UDMA-P: UDMA-P Real-Time Remote Peer Registers not Functional Across UDMA-P Domains

Revision(s) Affected:

AM65x SR 1.0

Details:

In the UDMA-P, both RX and TX channels contain a specific set of registers called “Real-time Remote Peer Registers” (UDMA_PEER[0-15]_j registers). These registers provide access to the remote peer device’s real time registers within the PSI-L configuration (PSIL_CFG) register space, address 0x400 to 0x40F. The peer device is the device that the UDMA-P channel is communicating with, and is set via the Rx/TX Channel Destination Thread ID Mapping Register (UDMA_THREAD_j register). Once the UDMA_THREAD_j register is configured with the peer’s PSI-L thread ID, any access to the UDMA_PEER[0-15]_j registers on the UDMA-P will results in an access to the PSI-L register on the peer corresponding to the offset of the register accessed. For example, peer register 0 maps to peer PSI-L address 0x400, and peer register 1 maps to peer PSI-L address 0x401, and so on. Having these registers allows the UDMA-P driver to access peer registers in the 0x400 to 0x40F range without accessing the configuration proxy IP, which in some environments can be reserved for secure access only.

There are two UDMA-P instances on the device. These instances exist in separate domains called MAIN and MCU. Along with the two UDMA-P instances, individual peripheral devices also reside in both domains. It was originally intended that a UDMA-P instance in one domain would seamlessly work with a peripheral in the other domain. For the most part, this is still the case, but when it comes to using the peer registers, a bug in the internal message routing prevents the UDMA-P peer registers in the MAIN domain from accessing the PSI-L registers of a peripheral in the MCU domain, and prevents the UDMA-P peer registers in the MCU domain from accessing the PSI-L registers of the peripheral in the MAIN domain. Read results across UDMA-P domains will always be invalid. Writes across UDMA-P domains will still take affect but will take longer than normal.

**Record set:**
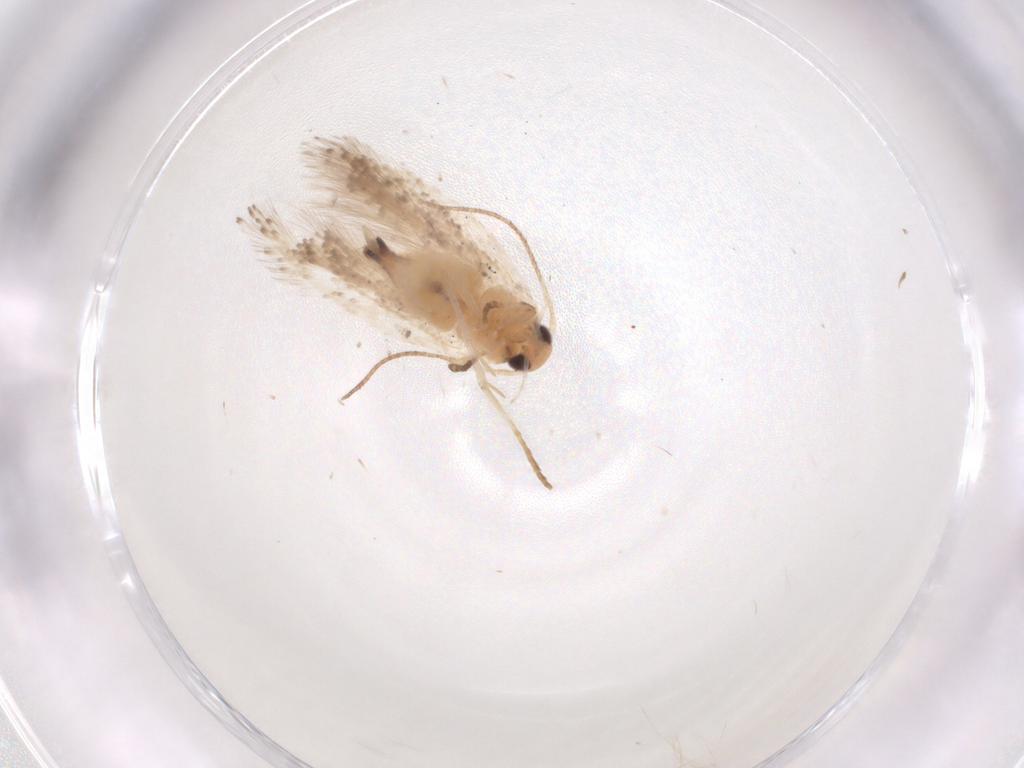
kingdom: Animalia
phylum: Arthropoda
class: Insecta
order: Lepidoptera
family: Gelechiidae
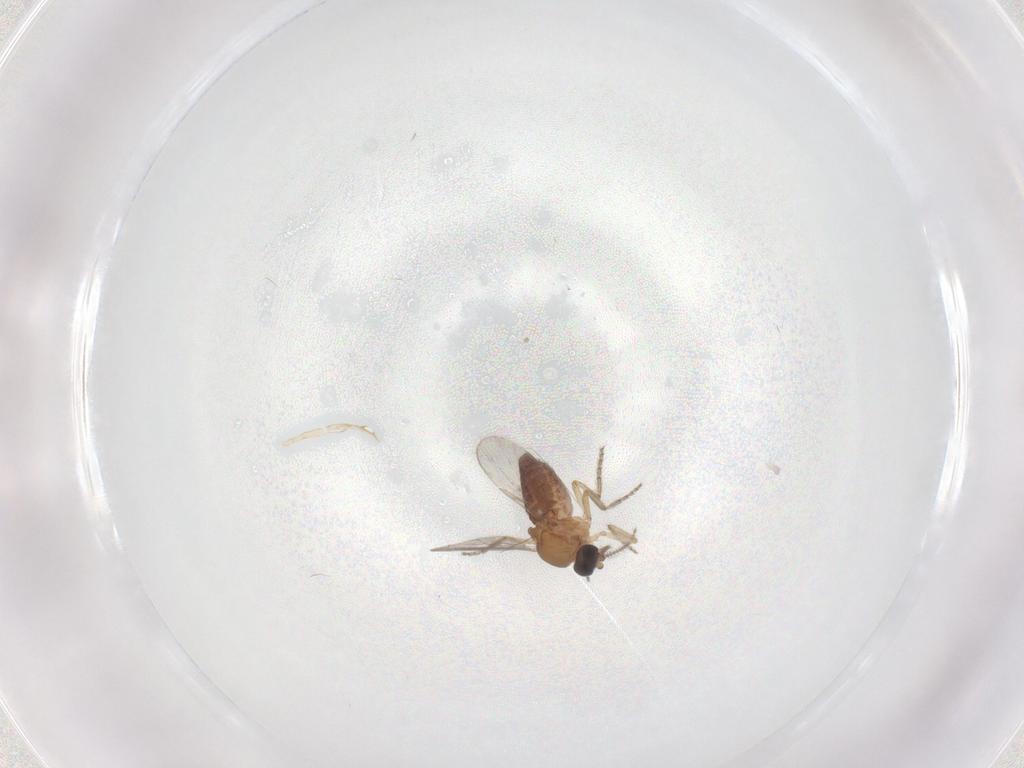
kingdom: Animalia
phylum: Arthropoda
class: Insecta
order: Diptera
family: Ceratopogonidae
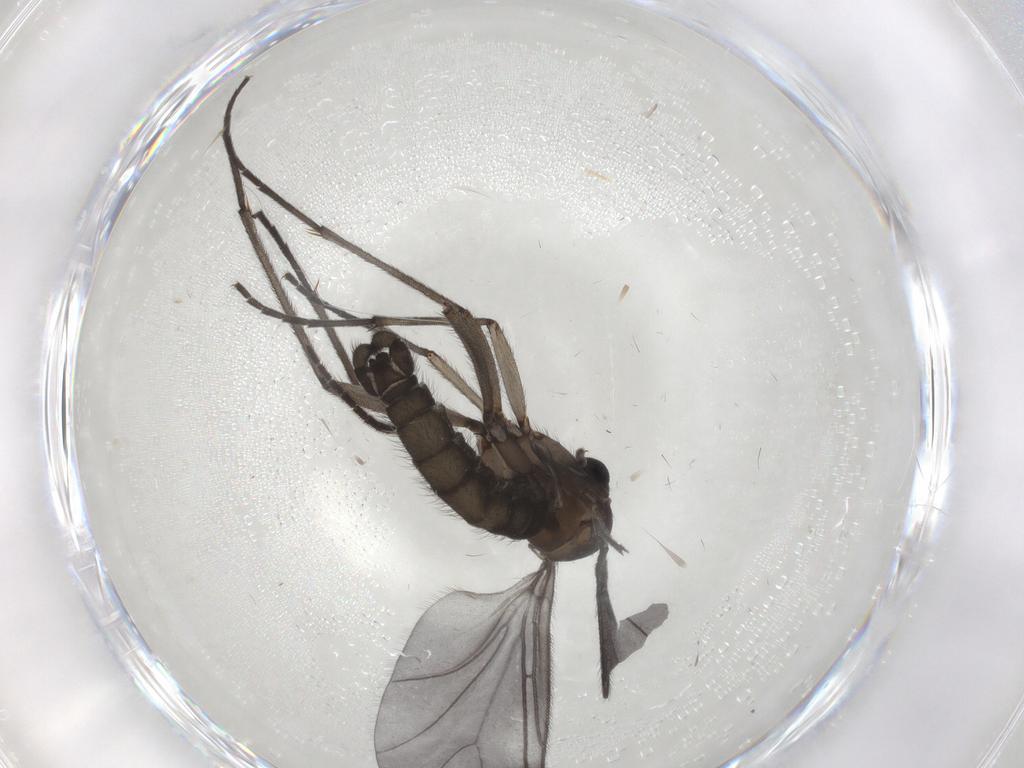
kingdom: Animalia
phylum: Arthropoda
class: Insecta
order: Diptera
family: Sciaridae
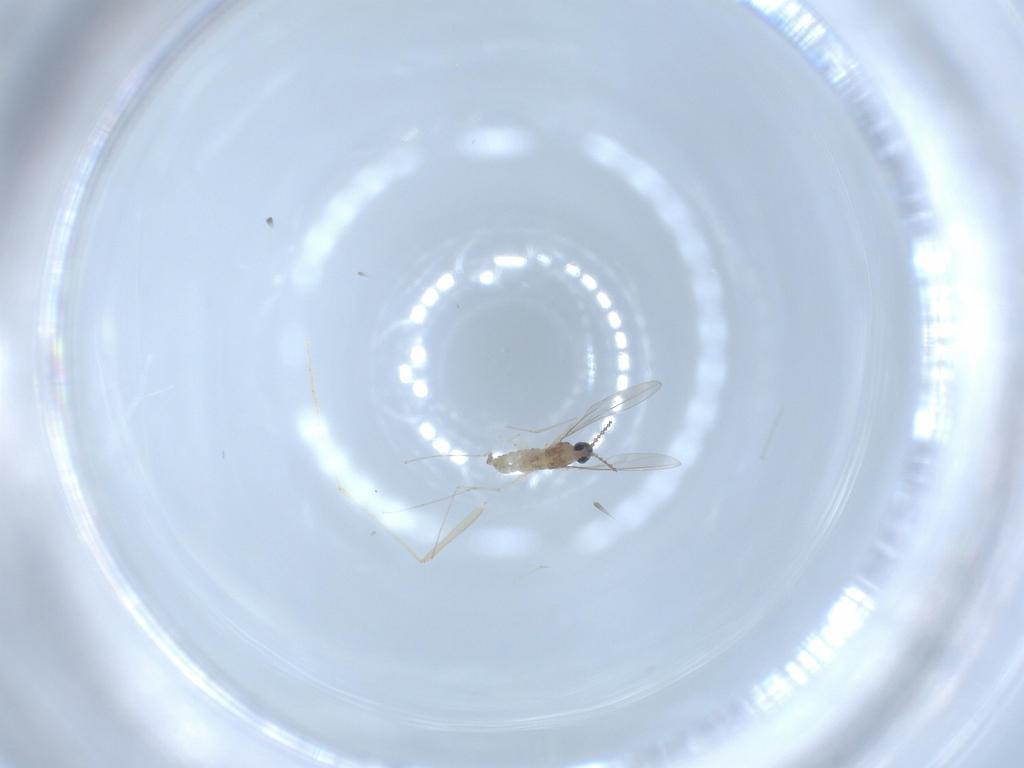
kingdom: Animalia
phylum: Arthropoda
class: Insecta
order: Diptera
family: Cecidomyiidae
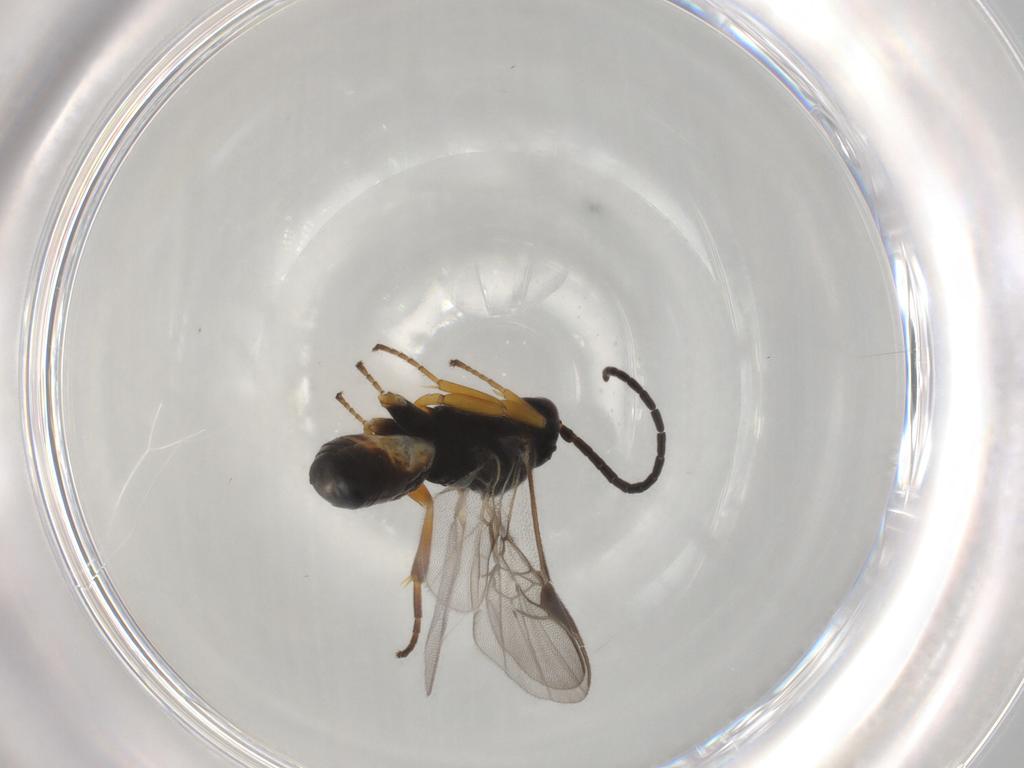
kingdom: Animalia
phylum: Arthropoda
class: Insecta
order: Hymenoptera
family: Braconidae
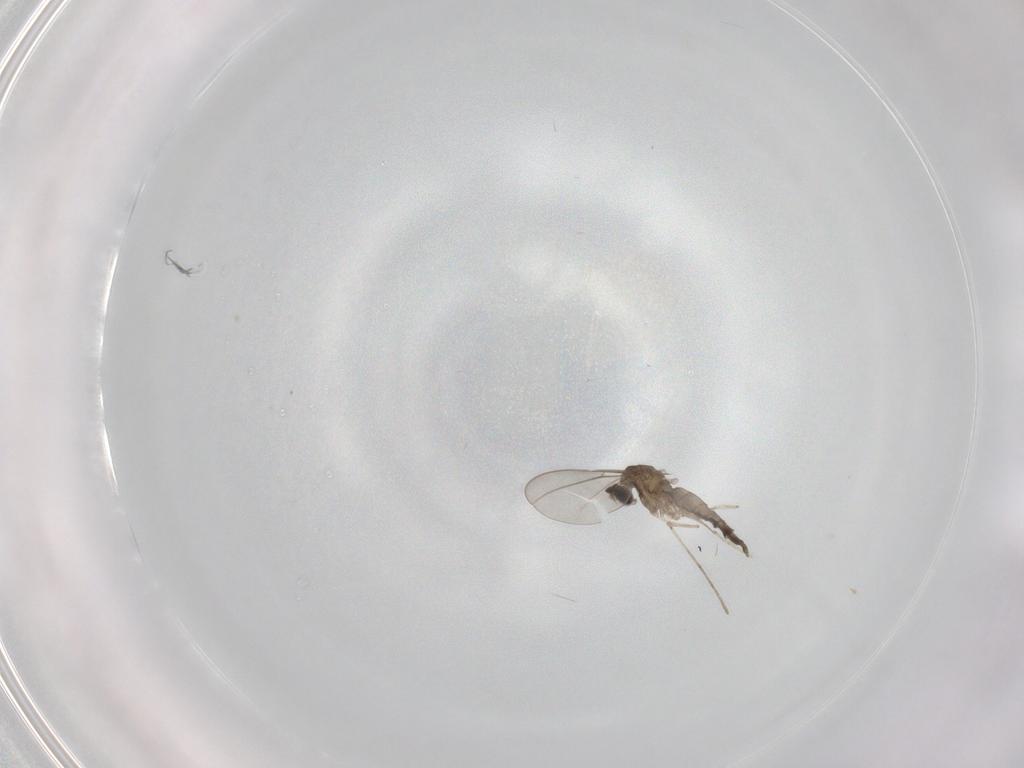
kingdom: Animalia
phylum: Arthropoda
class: Insecta
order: Diptera
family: Cecidomyiidae
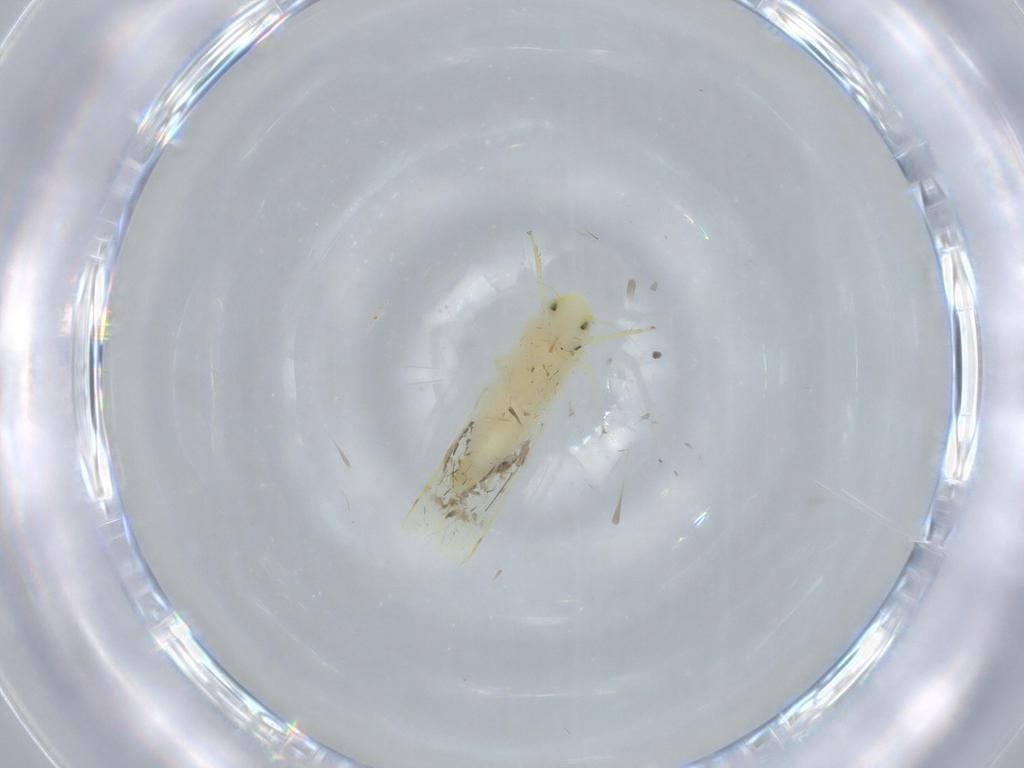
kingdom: Animalia
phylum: Arthropoda
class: Insecta
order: Hemiptera
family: Cicadellidae
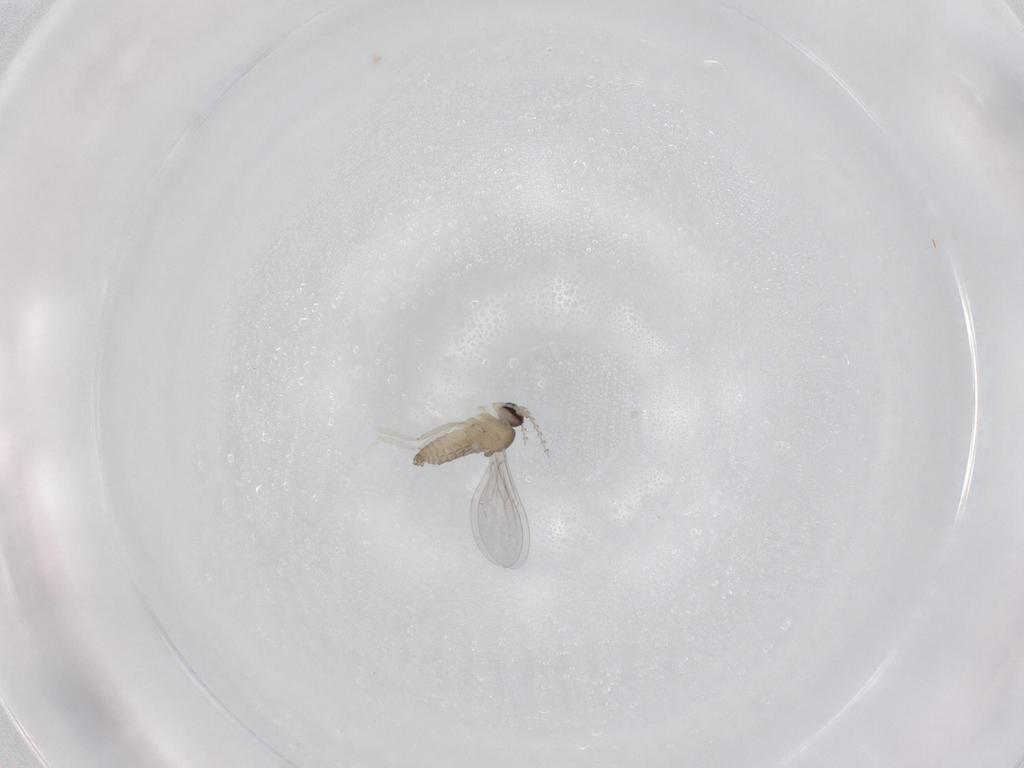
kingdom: Animalia
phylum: Arthropoda
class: Insecta
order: Diptera
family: Cecidomyiidae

**Required tasks:**
A. Rewrite the paragraph of the UDMA-P erratum that begins "There are two UDMA-P instances" as a short bulleted list that keeps its main facts.
B. Write the next part of the UDMA-P erratum, beginning after its final sentence.
The records that come with this text are not needed for anything here.

**Answers to the exercises:**
A.
- The device has two UDMA-P instances, one in the MAIN domain and one in the MCU domain.
- Individual peripheral devices also reside in both domains.
- A UDMA-P instance in one domain was meant to work seamlessly with a peripheral in the other, and for the most part it still does.
- A bug in internal message routing stops the peer registers of each UDMA-P instance from accessing the PSI-L registers of a peripheral in the other domain.
- Reads across UDMA-P domains always return invalid results.
- Writes across UDMA-P domains still succeed, but they take longer than normal.

B.
Workaround(s):

Avoid using the UDMA-P peer registers in one domain to access PSI-L registers of a peripheral in the other domain. This can be accomplished in one of two ways:

  1. Always allocate a TX/RX channel from the UDMA-P residing in the same domain as the target peripheral.
  2. Use the PSI-L proxy module to write PSI-L registers 0x400 through 0x40F instead of the using the UDMA-P Real-time Remote Peer registers.

Solution 1 avoids the problem by making sure that the peer register access is never performed “across domains.”

Solution 2 avoids the problem by not making use of the affected registers. The drawback here is that in some environments the PSI-L proxy module is restricted to secure access only. This means that any register access will have to be done through secure code, increasing overhead.

Note, solution 1 is preferred due to secure access limitation for this resource configuration when implementing the workaround in software.